- **AIM OF THE TASK**
Write the records below out again exactly as given, with no images.

(Records from a data collection)
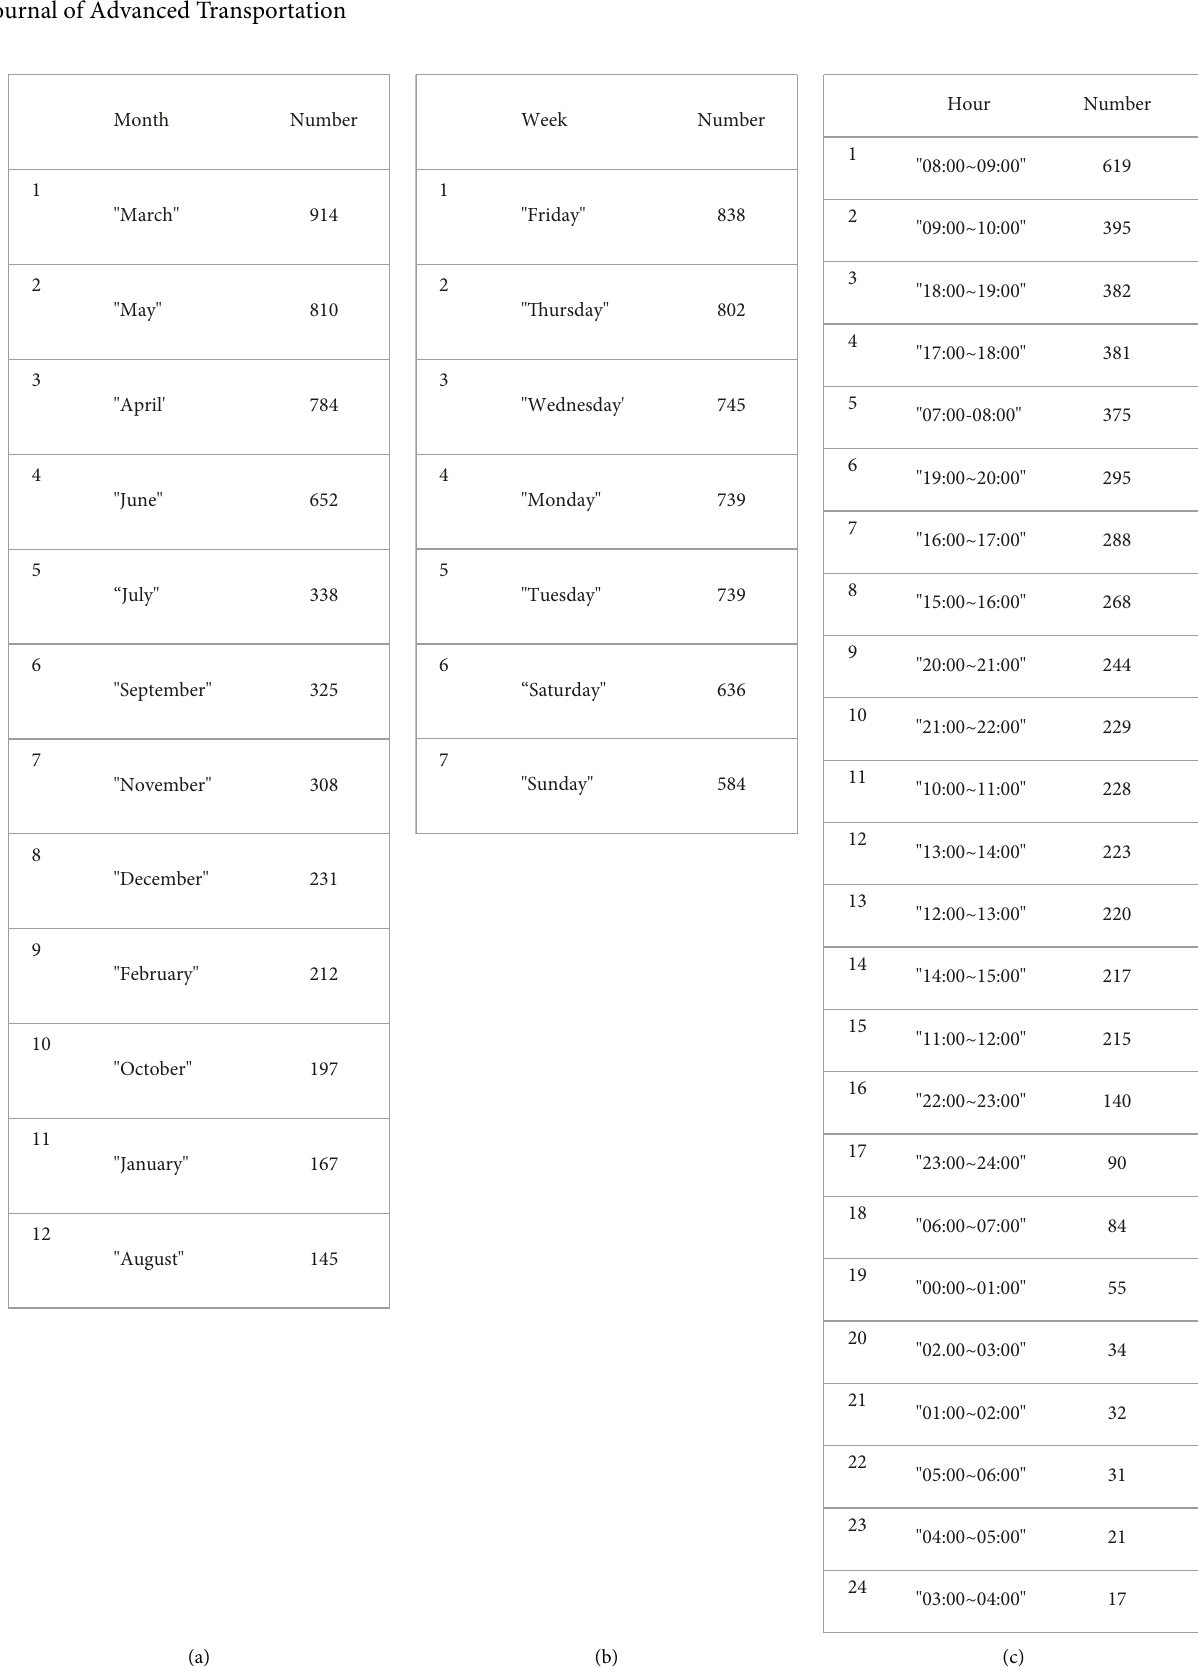
Figure 11: Query results of time factor in accident-prone areas, (a) statistics by month, (b) statistics by week, and (c) statistics by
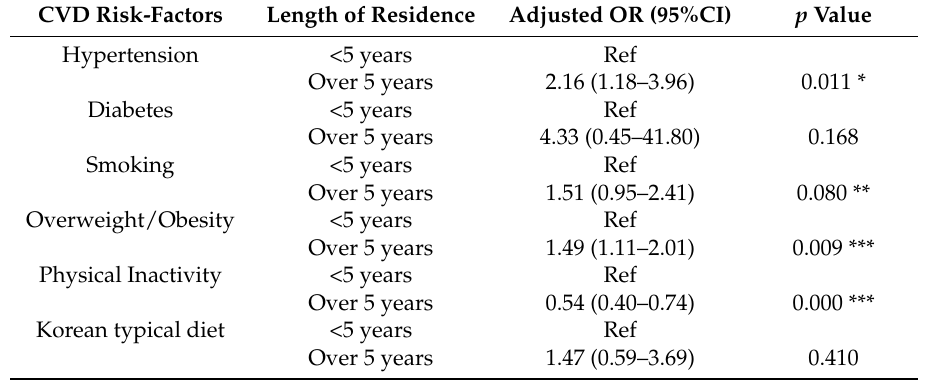
Table 4. Multivariate logistic regression: association between length of residence and CVD risk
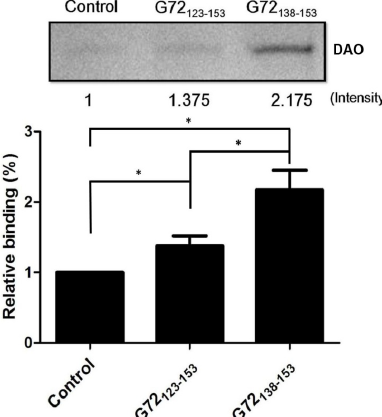
or 123–153 or G72 . After isolating 123–153 138–153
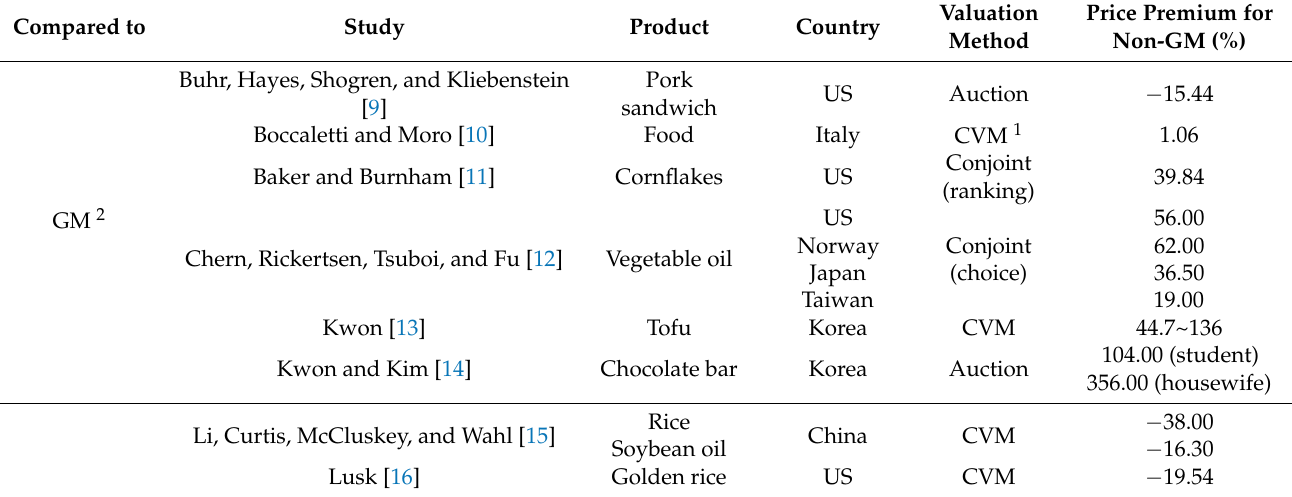
Table 1. Summary of the previous studies on the consumer evaluation of GM and GE foods. Compared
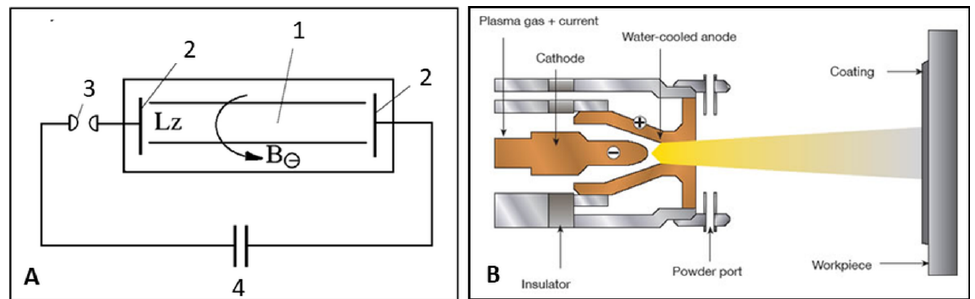
Figure 1. Design of plasmatron. ( A ): Schematic representation of a z-pinch apparatus. 1. plasma column, 2. electrodes, 3. arc gap, 4. capacitor battery. ( B ): Typical plasmatron configuration for atmospheric plasma spraying. © Creative Commons CC BY-NC-ND 4.0.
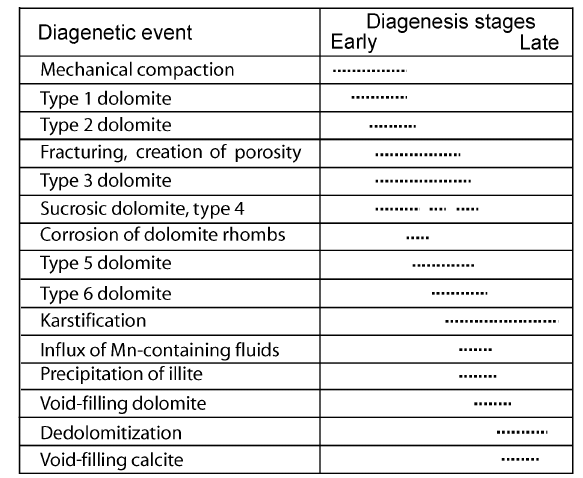
Fig. 15. Suggested paragenetic sequence of the Plavinas rocks in the study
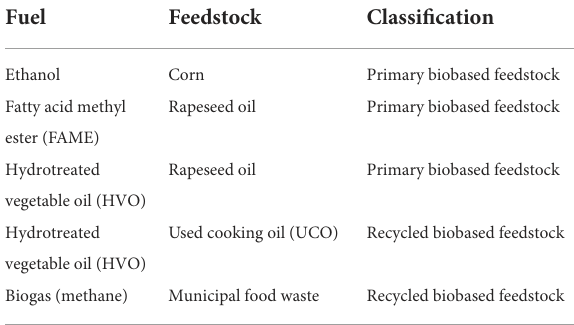
TABLE 1 Fuel production pathways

- **SOLUTION TO THE EXERCISE**
Figure 11: Query results of time factor in accident-prone areas, (a) statistics by month, (b) statistics by week, and (c) statistics by
Table 4. Multivariate logistic regression: association between length of residence and CVD risk
or 123–153 or G72 . After isolating 123–153 138–153
Table 1. Summary of the previous studies on the consumer evaluation of GM and GE foods. Compared
Figure 1. Design of plasmatron. ( A ): Schematic representation of a z-pinch apparatus. 1. plasma column, 2. electrodes, 3. arc gap, 4. capacitor battery. ( B ): Typical plasmatron configuration for atmospheric plasma spraying. © Creative Commons CC BY-NC-ND 4.0.
Fig. 15. Suggested paragenetic sequence of the Plavinas rocks in the study
TABLE 1 Fuel production pathways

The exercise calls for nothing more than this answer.